Document passage —
.....

# Comparison



## Cinzia (Nov 20, 2012)

Ciao!
I have posted threads prior asking advice. I have finally determined That I will be making the move with my family February of 2014 right after I finish my college degree. I have a fried who lives In LeMarche and he keeps telling me to think about it before I make a move there. He mentioned that I should only travel with money and clothing. He keeps saying how bad things are in Italy at the time and I understand because I do watch the italian news everyday. 
I would like to know from americans how now live there:how bad are things there? 
I live in New York City which a pretty expensive place to live in and always has been. Am I in for a negative suprise when I get there. 
I ask because I do understand Italians are a little dramatic
Any advise would be greatly appreciated. I do plan to move to a Fermo or some small town in LeMarche where my kids will have decent access to the government run schools without have to travel too long each day. Help! Again any insight will be greatly appreciated.


----------



## NickZ (Jun 26, 2009)

Cinzia said:


> Ciao!
> I have posted threads prior asking advice. I have finally determined That I will be making the move with my family February of 2014 right after I finish my college degree. I have a fried who lives In LeMarche and he keeps telling me to think about it before I make a move there. He mentioned that I should only travel with money and clothing. He keeps saying how bad things are in Italy at the time and I understand because I do watch the italian news everyday.
> I would like to know from americans how now live there:how bad are things there?
> .


Bad in what sense?

Italy is in an Economic depression. The drop in real GDP is worse then the Great Depression. Even if you include the war it's not much better.

Unemployment can be considered worse then the 1930s. Youth unemployment is at or near historic highs. 

With the Euro handcuffing everything things will only get worse.

If you have money and don't need to work you'll be fine. If you don't and your skills aren't especially unique you likely will have problems.


----------

.....

Task instructions —
1 - Rewrite the paragraph of the thread that begins "Italy is in an Economic depression" in fewer words, keeping its main facts.
2 - According to the thread, when does Cinzia plan to move with her family?
The listing comes from a separate source.

Supplied material —
.....

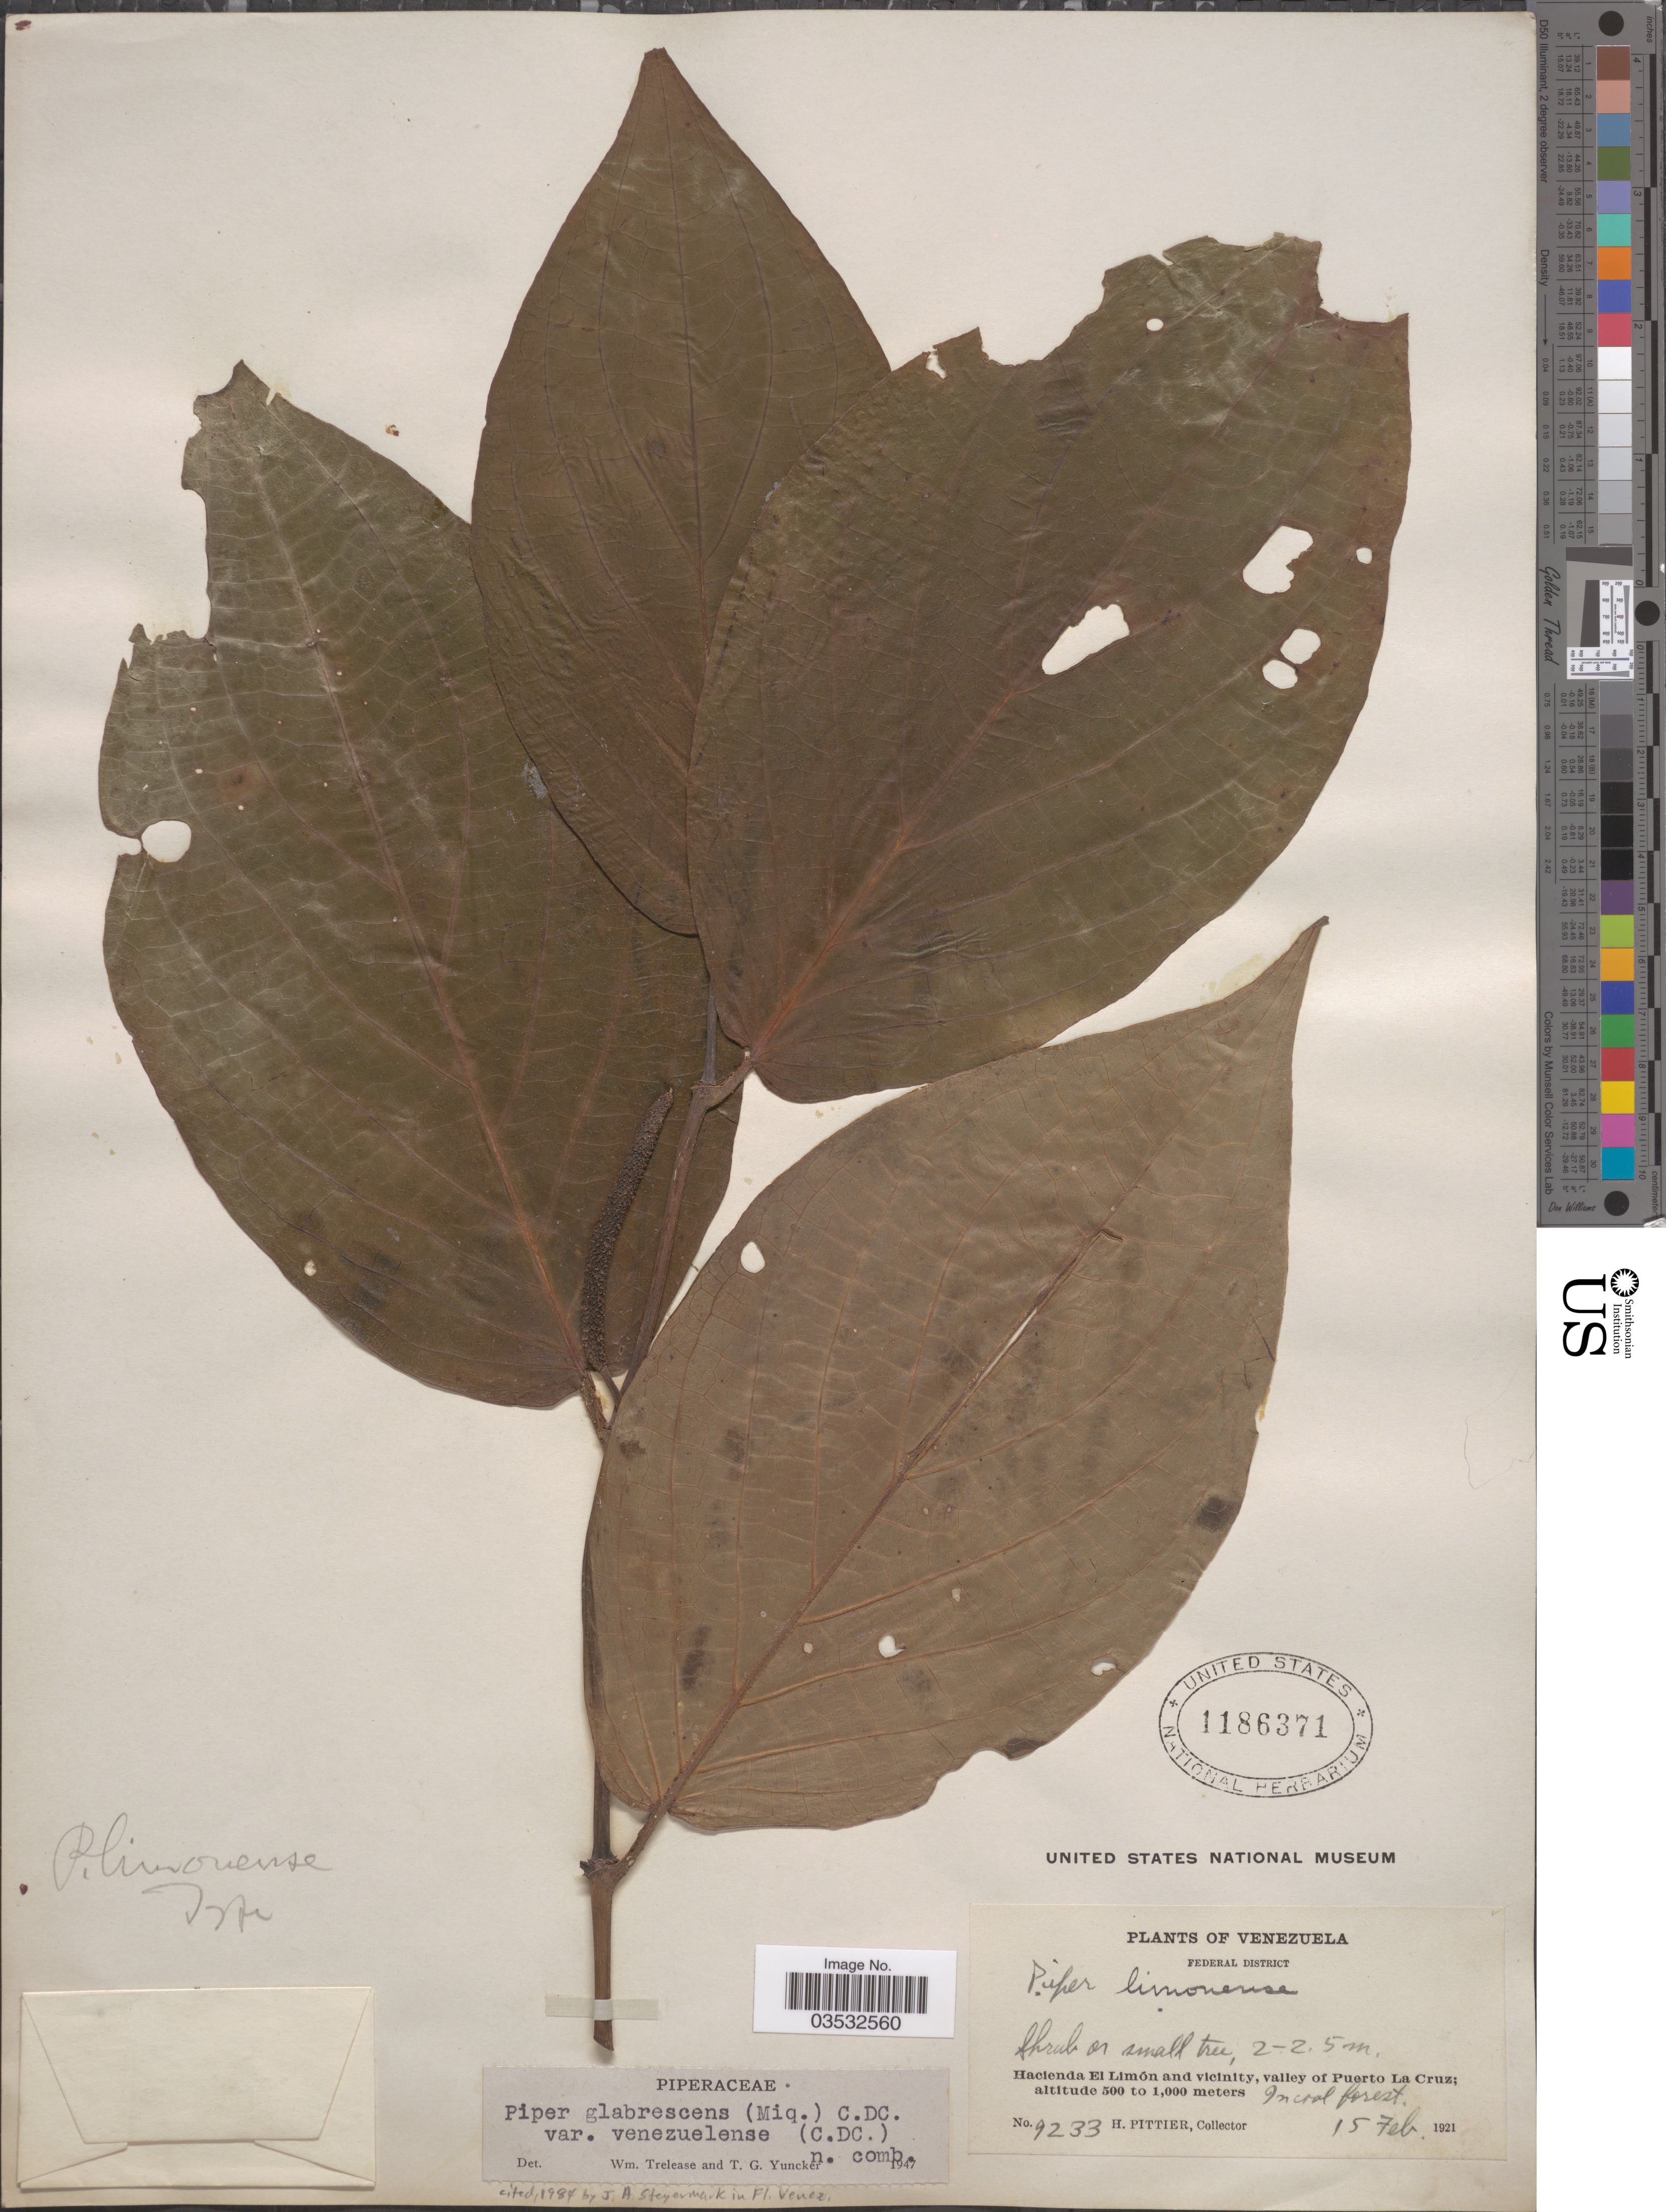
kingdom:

.....

Expected results —
1 - Italy is in an economic depression, with a drop in real GDP worse than in the Great Depression and not much better even counting the war.

2 - In February 2014, right after finishing her college degree.